[Dataset entries]
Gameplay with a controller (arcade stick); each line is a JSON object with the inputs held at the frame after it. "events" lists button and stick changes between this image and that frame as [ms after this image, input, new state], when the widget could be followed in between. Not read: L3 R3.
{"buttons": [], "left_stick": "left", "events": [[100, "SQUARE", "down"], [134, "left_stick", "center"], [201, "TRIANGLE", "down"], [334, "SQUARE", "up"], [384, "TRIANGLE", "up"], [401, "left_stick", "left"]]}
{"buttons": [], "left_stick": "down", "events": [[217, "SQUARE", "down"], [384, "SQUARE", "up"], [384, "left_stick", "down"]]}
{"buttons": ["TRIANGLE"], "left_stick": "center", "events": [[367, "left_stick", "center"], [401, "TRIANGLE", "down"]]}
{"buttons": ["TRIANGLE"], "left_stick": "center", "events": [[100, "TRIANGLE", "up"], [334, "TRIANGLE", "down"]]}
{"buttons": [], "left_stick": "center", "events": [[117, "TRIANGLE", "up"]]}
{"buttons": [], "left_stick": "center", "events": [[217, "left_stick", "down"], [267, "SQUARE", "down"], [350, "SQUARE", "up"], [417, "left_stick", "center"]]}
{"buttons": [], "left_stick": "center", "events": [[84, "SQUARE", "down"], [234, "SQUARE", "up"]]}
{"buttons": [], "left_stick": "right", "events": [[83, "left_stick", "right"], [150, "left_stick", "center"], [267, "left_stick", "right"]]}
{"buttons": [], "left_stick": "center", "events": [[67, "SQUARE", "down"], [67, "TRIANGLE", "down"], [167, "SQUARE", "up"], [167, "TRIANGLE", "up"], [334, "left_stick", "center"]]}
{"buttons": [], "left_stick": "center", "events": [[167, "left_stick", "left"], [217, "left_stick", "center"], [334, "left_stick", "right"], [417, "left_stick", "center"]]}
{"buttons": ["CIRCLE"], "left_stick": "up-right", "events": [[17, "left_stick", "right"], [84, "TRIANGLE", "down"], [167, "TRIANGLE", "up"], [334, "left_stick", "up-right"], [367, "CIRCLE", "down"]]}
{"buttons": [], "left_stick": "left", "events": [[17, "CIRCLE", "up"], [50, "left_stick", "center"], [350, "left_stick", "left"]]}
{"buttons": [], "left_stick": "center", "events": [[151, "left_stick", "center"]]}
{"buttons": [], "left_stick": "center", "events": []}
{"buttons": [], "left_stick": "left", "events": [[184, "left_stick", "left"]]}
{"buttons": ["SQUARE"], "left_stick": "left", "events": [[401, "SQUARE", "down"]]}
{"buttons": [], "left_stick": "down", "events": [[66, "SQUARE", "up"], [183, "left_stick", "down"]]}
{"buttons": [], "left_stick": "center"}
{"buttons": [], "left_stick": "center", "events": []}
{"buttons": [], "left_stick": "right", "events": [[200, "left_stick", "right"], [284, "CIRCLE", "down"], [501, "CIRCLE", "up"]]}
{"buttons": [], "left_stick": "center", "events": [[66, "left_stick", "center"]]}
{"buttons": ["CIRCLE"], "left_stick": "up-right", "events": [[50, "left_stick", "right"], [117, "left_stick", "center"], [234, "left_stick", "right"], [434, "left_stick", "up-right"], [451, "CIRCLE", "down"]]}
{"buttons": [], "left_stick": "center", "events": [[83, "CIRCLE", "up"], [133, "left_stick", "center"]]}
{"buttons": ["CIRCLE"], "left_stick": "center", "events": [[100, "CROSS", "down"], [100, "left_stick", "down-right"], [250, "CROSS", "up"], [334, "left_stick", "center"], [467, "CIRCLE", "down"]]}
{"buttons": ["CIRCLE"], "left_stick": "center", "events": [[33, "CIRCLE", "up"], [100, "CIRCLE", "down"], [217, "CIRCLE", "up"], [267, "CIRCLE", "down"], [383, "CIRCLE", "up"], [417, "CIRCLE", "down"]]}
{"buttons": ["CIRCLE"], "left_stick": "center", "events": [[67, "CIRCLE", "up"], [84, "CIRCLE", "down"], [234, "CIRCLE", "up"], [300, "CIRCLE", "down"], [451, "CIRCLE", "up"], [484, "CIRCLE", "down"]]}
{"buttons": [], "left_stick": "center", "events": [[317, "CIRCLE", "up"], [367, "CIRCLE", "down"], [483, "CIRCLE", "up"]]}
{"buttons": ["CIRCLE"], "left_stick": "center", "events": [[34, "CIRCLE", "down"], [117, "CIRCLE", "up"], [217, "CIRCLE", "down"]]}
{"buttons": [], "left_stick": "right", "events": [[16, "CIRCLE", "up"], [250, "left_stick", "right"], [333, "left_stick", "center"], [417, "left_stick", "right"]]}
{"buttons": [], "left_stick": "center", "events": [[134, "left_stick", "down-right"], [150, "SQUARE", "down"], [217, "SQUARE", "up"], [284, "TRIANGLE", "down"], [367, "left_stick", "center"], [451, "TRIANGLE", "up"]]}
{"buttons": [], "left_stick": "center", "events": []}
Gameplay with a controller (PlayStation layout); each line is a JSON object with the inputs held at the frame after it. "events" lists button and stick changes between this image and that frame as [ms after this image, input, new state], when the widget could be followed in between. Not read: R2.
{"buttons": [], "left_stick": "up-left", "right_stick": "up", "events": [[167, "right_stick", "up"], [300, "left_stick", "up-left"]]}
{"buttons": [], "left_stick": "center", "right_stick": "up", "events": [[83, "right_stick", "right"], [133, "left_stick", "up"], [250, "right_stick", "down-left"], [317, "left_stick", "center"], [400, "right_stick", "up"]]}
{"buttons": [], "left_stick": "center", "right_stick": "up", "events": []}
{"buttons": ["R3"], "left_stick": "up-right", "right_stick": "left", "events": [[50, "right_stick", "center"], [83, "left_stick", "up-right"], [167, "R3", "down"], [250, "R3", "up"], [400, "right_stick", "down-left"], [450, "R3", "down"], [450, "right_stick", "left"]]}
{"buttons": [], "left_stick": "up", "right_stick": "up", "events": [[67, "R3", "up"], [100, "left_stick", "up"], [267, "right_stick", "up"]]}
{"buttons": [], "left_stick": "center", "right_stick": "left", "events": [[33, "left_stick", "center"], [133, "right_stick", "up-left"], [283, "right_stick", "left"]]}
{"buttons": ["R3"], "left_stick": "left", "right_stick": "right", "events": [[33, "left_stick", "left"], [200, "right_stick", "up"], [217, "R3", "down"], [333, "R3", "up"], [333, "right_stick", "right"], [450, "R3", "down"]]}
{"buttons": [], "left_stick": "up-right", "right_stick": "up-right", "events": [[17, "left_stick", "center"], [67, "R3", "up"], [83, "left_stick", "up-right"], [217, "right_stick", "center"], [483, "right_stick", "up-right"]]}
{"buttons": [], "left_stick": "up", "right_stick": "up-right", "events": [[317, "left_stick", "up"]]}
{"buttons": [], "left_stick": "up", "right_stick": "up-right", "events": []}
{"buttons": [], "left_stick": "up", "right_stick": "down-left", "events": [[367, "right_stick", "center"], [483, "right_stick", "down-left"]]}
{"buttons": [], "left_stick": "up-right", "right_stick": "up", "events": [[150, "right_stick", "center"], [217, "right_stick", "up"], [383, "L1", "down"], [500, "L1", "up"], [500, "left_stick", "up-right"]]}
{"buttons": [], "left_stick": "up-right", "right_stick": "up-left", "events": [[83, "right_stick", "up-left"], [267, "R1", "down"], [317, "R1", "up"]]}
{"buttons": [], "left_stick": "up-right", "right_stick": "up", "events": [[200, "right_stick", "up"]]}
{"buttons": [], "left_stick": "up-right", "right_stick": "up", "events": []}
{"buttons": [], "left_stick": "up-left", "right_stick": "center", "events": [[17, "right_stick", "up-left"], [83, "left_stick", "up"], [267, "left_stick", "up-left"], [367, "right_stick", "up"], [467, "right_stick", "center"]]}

What you have to do → Please write the entries out again exactly as they stand.

Written solution →
Gameplay with a controller (arcade stick); each line is a JSON object with the inputs held at the frame after it. "events" lists button and stick changes between this image and that frame as [ms after this image, input, new state], when the widget could be followed in between. Not read: L3 R3.
{"buttons": [], "left_stick": "left", "events": [[100, "SQUARE", "down"], [134, "left_stick", "center"], [201, "TRIANGLE", "down"], [334, "SQUARE", "up"], [384, "TRIANGLE", "up"], [401, "left_stick", "left"]]}
{"buttons": [], "left_stick": "down", "events": [[217, "SQUARE", "down"], [384, "SQUARE", "up"], [384, "left_stick", "down"]]}
{"buttons": ["TRIANGLE"], "left_stick": "center", "events": [[367, "left_stick", "center"], [401, "TRIANGLE", "down"]]}
{"buttons": ["TRIANGLE"], "left_stick": "center", "events": [[100, "TRIANGLE", "up"], [334, "TRIANGLE", "down"]]}
{"buttons": [], "left_stick": "center", "events": [[117, "TRIANGLE", "up"]]}
{"buttons": [], "left_stick": "center", "events": [[217, "left_stick", "down"], [267, "SQUARE", "down"], [350, "SQUARE", "up"], [417, "left_stick", "center"]]}
{"buttons": [], "left_stick": "center", "events": [[84, "SQUARE", "down"], [234, "SQUARE", "up"]]}
{"buttons": [], "left_stick": "right", "events": [[83, "left_stick", "right"], [150, "left_stick", "center"], [267, "left_stick", "right"]]}
{"buttons": [], "left_stick": "center", "events": [[67, "SQUARE", "down"], [67, "TRIANGLE", "down"], [167, "SQUARE", "up"], [167, "TRIANGLE", "up"], [334, "left_stick", "center"]]}
{"buttons": [], "left_stick": "center", "events": [[167, "left_stick", "left"], [217, "left_stick", "center"], [334, "left_stick", "right"], [417, "left_stick", "center"]]}
{"buttons": ["CIRCLE"], "left_stick": "up-right", "events": [[17, "left_stick", "right"], [84, "TRIANGLE", "down"], [167, "TRIANGLE", "up"], [334, "left_stick", "up-right"], [367, "CIRCLE", "down"]]}
{"buttons": [], "left_stick": "left", "events": [[17, "CIRCLE", "up"], [50, "left_stick", "center"], [350, "left_stick", "left"]]}
{"buttons": [], "left_stick": "center", "events": [[151, "left_stick", "center"]]}
{"buttons": [], "left_stick": "center", "events": []}
{"buttons": [], "left_stick": "left", "events": [[184, "left_stick", "left"]]}
{"buttons": ["SQUARE"], "left_stick": "left", "events": [[401, "SQUARE", "down"]]}
{"buttons": [], "left_stick": "down", "events": [[66, "SQUARE", "up"], [183, "left_stick", "down"]]}
{"buttons": [], "left_stick": "center"}
{"buttons": [], "left_stick": "center", "events": []}
{"buttons": [], "left_stick": "right", "events": [[200, "left_stick", "right"], [284, "CIRCLE", "down"], [501, "CIRCLE", "up"]]}
{"buttons": [], "left_stick": "center", "events": [[66, "left_stick", "center"]]}
{"buttons": ["CIRCLE"], "left_stick": "up-right", "events": [[50, "left_stick", "right"], [117, "left_stick", "center"], [234, "left_stick", "right"], [434, "left_stick", "up-right"], [451, "CIRCLE", "down"]]}
{"buttons": [], "left_stick": "center", "events": [[83, "CIRCLE", "up"], [133, "left_stick", "center"]]}
{"buttons": ["CIRCLE"], "left_stick": "center", "events": [[100, "CROSS", "down"], [100, "left_stick", "down-right"], [250, "CROSS", "up"], [334, "left_stick", "center"], [467, "CIRCLE", "down"]]}
{"buttons": ["CIRCLE"], "left_stick": "center", "events": [[33, "CIRCLE", "up"], [100, "CIRCLE", "down"], [217, "CIRCLE", "up"], [267, "CIRCLE", "down"], [383, "CIRCLE", "up"], [417, "CIRCLE", "down"]]}
{"buttons": ["CIRCLE"], "left_stick": "center", "events": [[67, "CIRCLE", "up"], [84, "CIRCLE", "down"], [234, "CIRCLE", "up"], [300, "CIRCLE", "down"], [451, "CIRCLE", "up"], [484, "CIRCLE", "down"]]}
{"buttons": [], "left_stick": "center", "events": [[317, "CIRCLE", "up"], [367, "CIRCLE", "down"], [483, "CIRCLE", "up"]]}
{"buttons": ["CIRCLE"], "left_stick": "center", "events": [[34, "CIRCLE", "down"], [117, "CIRCLE", "up"], [217, "CIRCLE", "down"]]}
{"buttons": [], "left_stick": "right", "events": [[16, "CIRCLE", "up"], [250, "left_stick", "right"], [333, "left_stick", "center"], [417, "left_stick", "right"]]}
{"buttons": [], "left_stick": "center", "events": [[134, "left_stick", "down-right"], [150, "SQUARE", "down"], [217, "SQUARE", "up"], [284, "TRIANGLE", "down"], [367, "left_stick", "center"], [451, "TRIANGLE", "up"]]}
{"buttons": [], "left_stick": "center", "events": []}
Gameplay with a controller (PlayStation layout); each line is a JSON object with the inputs held at the frame after it. "events" lists button and stick changes between this image and that frame as [ms after this image, input, new state], when the widget could be followed in between. Not read: R2.
{"buttons": [], "left_stick": "up-left", "right_stick": "up", "events": [[167, "right_stick", "up"], [300, "left_stick", "up-left"]]}
{"buttons": [], "left_stick": "center", "right_stick": "up", "events": [[83, "right_stick", "right"], [133, "left_stick", "up"], [250, "right_stick", "down-left"], [317, "left_stick", "center"], [400, "right_stick", "up"]]}
{"buttons": [], "left_stick": "center", "right_stick": "up", "events": []}
{"buttons": ["R3"], "left_stick": "up-right", "right_stick": "left", "events": [[50, "right_stick", "center"], [83, "left_stick", "up-right"], [167, "R3", "down"], [250, "R3", "up"], [400, "right_stick", "down-left"], [450, "R3", "down"], [450, "right_stick", "left"]]}
{"buttons": [], "left_stick": "up", "right_stick": "up", "events": [[67, "R3", "up"], [100, "left_stick", "up"], [267, "right_stick", "up"]]}
{"buttons": [], "left_stick": "center", "right_stick": "left", "events": [[33, "left_stick", "center"], [133, "right_stick", "up-left"], [283, "right_stick", "left"]]}
{"buttons": ["R3"], "left_stick": "left", "right_stick": "right", "events": [[33, "left_stick", "left"], [200, "right_stick", "up"], [217, "R3", "down"], [333, "R3", "up"], [333, "right_stick", "right"], [450, "R3", "down"]]}
{"buttons": [], "left_stick": "up-right", "right_stick": "up-right", "events": [[17, "left_stick", "center"], [67, "R3", "up"], [83, "left_stick", "up-right"], [217, "right_stick", "center"], [483, "right_stick", "up-right"]]}
{"buttons": [], "left_stick": "up", "right_stick": "up-right", "events": [[317, "left_stick", "up"]]}
{"buttons": [], "left_stick": "up", "right_stick": "up-right", "events": []}
{"buttons": [], "left_stick": "up", "right_stick": "down-left", "events": [[367, "right_stick", "center"], [483, "right_stick", "down-left"]]}
{"buttons": [], "left_stick": "up-right", "right_stick": "up", "events": [[150, "right_stick", "center"], [217, "right_stick", "up"], [383, "L1", "down"], [500, "L1", "up"], [500, "left_stick", "up-right"]]}
{"buttons": [], "left_stick": "up-right", "right_stick": "up-left", "events": [[83, "right_stick", "up-left"], [267, "R1", "down"], [317, "R1", "up"]]}
{"buttons": [], "left_stick": "up-right", "right_stick": "up", "events": [[200, "right_stick", "up"]]}
{"buttons": [], "left_stick": "up-right", "right_stick": "up", "events": []}
{"buttons": [], "left_stick": "up-left", "right_stick": "center", "events": [[17, "right_stick", "up-left"], [83, "left_stick", "up"], [267, "left_stick", "up-left"], [367, "right_stick", "up"], [467, "right_stick", "center"]]}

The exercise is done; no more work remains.